Aucun misérabilisme dans ces tranches de vie. Bien au contraire !
L’humanité qui se dégage de chaque personnage, de chaque scène et de chaque dialogue rattache ce film aux grandes réussites du cinéma social Anglais, celui de Ken Loach ou de Stephen Frears.
Comme pour Cavale, on pense aussi aux films engagés des années 70 mais, ici, la dimension humaine prend le pas sur l’action. Notamment grâce à la présence de seconds rôles époustouflants. Patrick Descamps (déjà aperçu dans la trilogie) et Claude Semal forment un tandem émouvant et drôle que l’on n’est pas prêt d’oublier.
Drôle ! Le mot est lâché. Car au milieu de toute cette noirceur, le réalisateur n’oublie pas d’injecter une bonne dose d’humour dans les dialogues comme dans l’intrigue.

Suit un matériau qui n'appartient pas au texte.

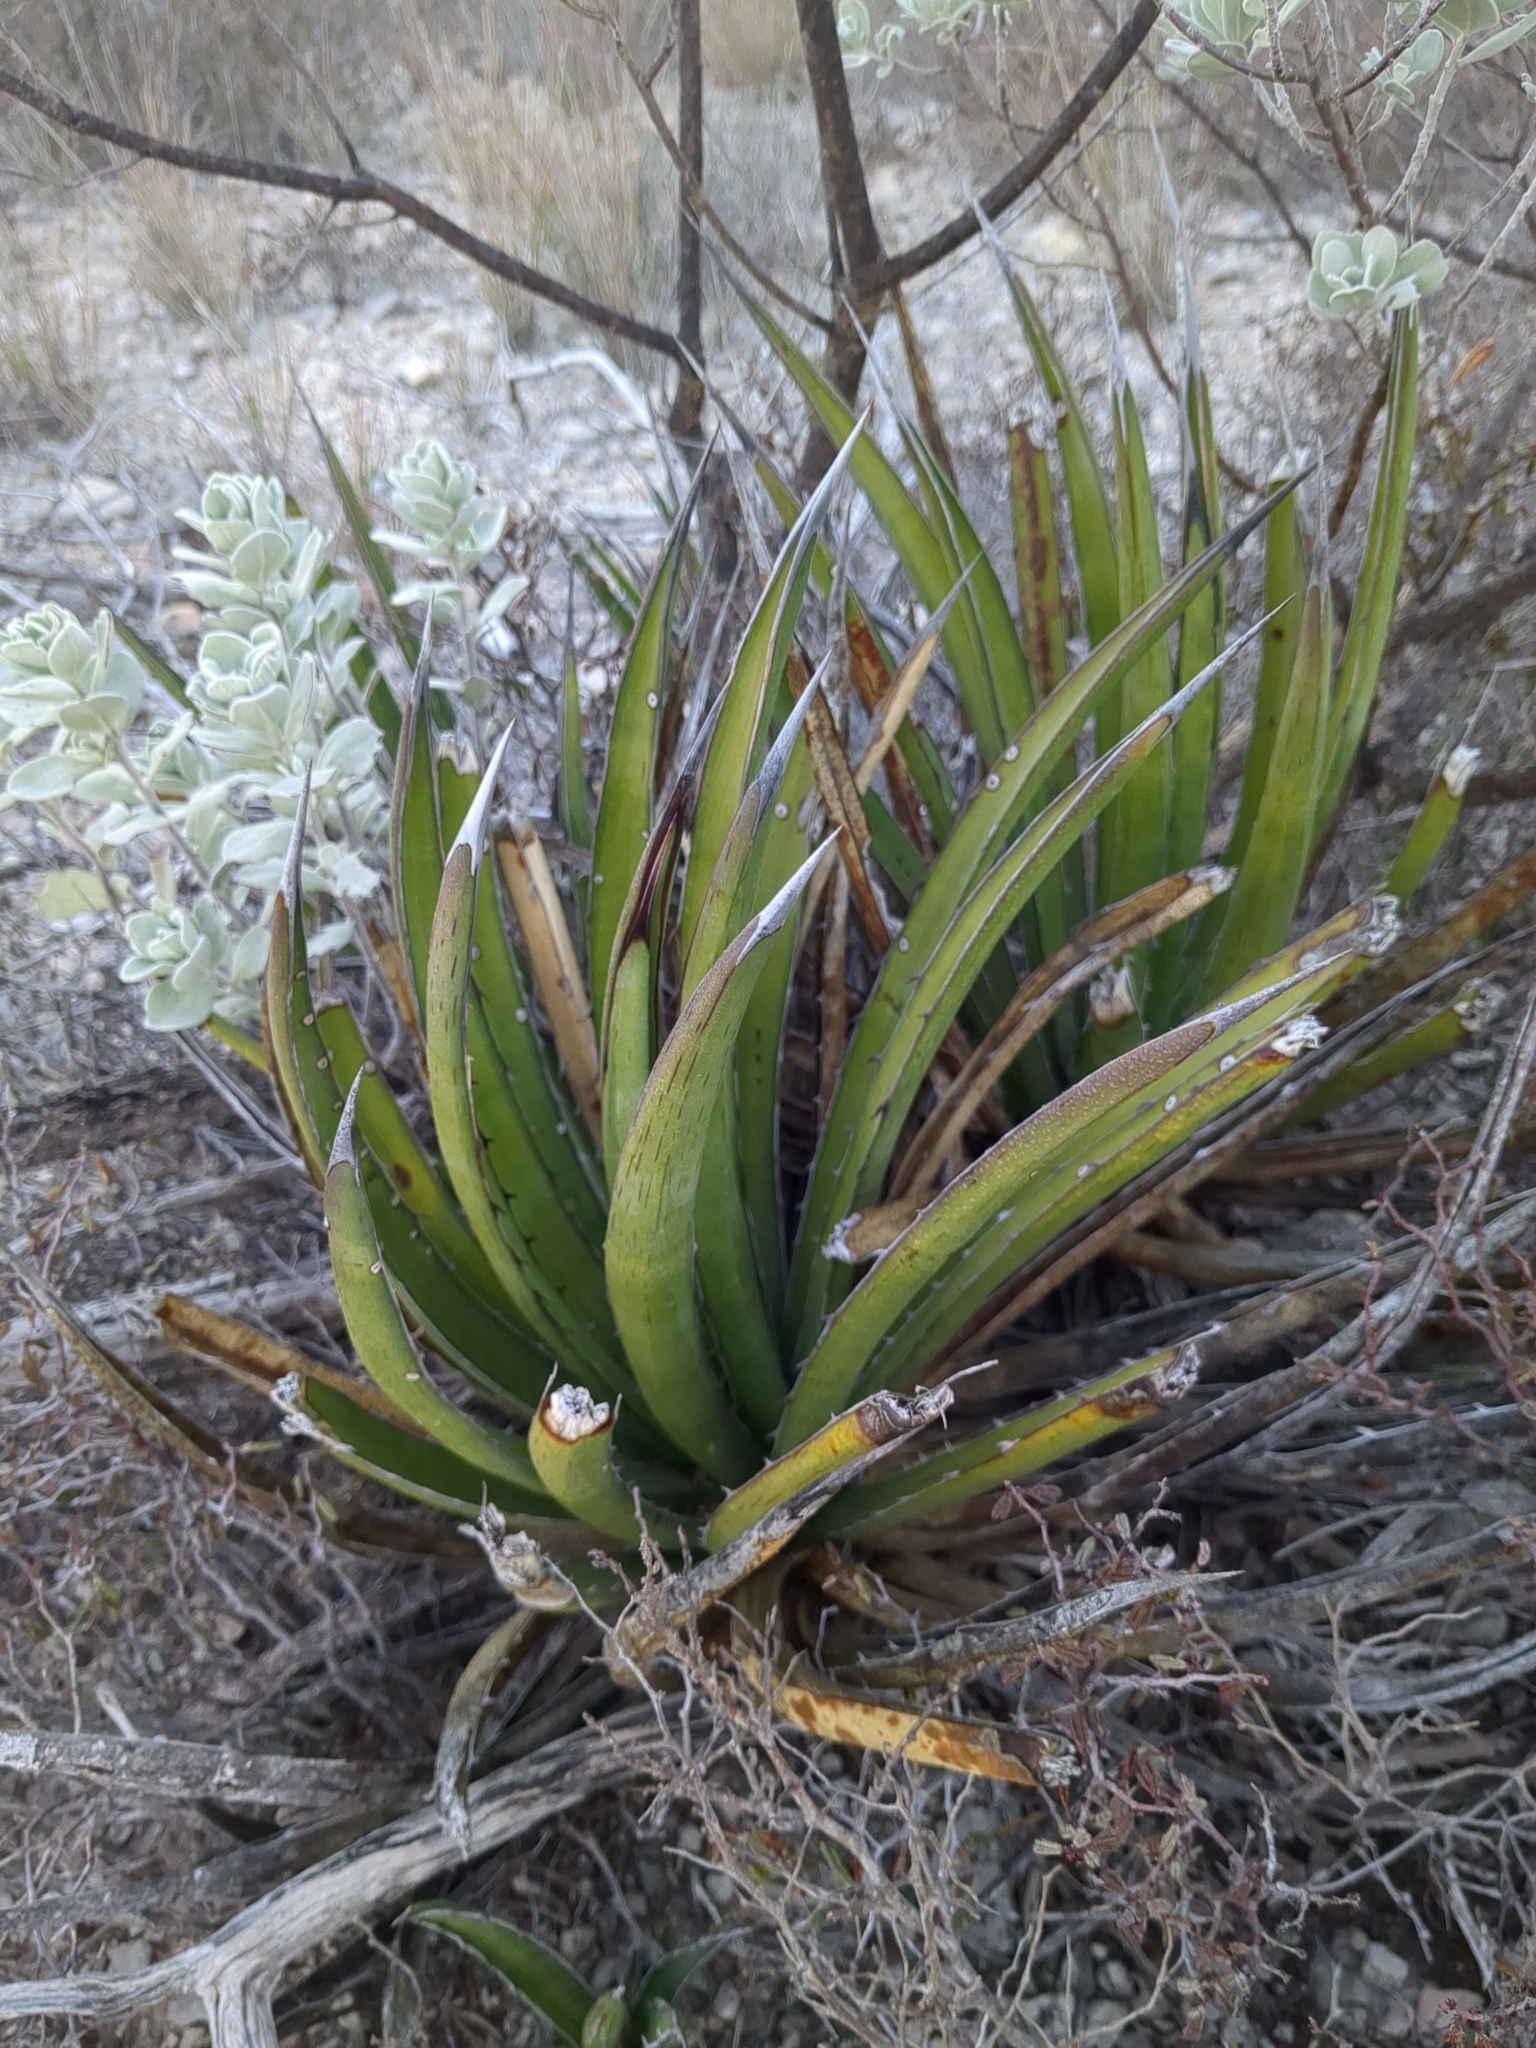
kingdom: Plantae
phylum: Tracheophyta
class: Liliopsida
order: Asparagales
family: Asparagaceae
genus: Agave
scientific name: Agave lechuguilla
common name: Lecheguilla agave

Un humour salvateur, certes, mais qui est aussi le chant du désespoir.
Sur tous les fronts, Lucas Belvaux mélange les genres et emprunte la voie du polar pour clore son film. Un polar, en prise sur son temps, qui se nourrit des dérives de nos sociétés de consommation où les biens priment sur l’humain. Sec et sans concession, La raison du plus faible rappelle en cela certains polars anglais emblématiques des années 70 comme La loi du milieu de Mike Hodges dont il retrouve, au final, les accents lyriques et pathétiques.
Souhaitons que Lucas Belvaux continue de tracer encore longtemps cette voie qui détonne au sein de la production francophone actuelle. Celle d’un cinéma qui lui ressemble : sans compromission, ni démission.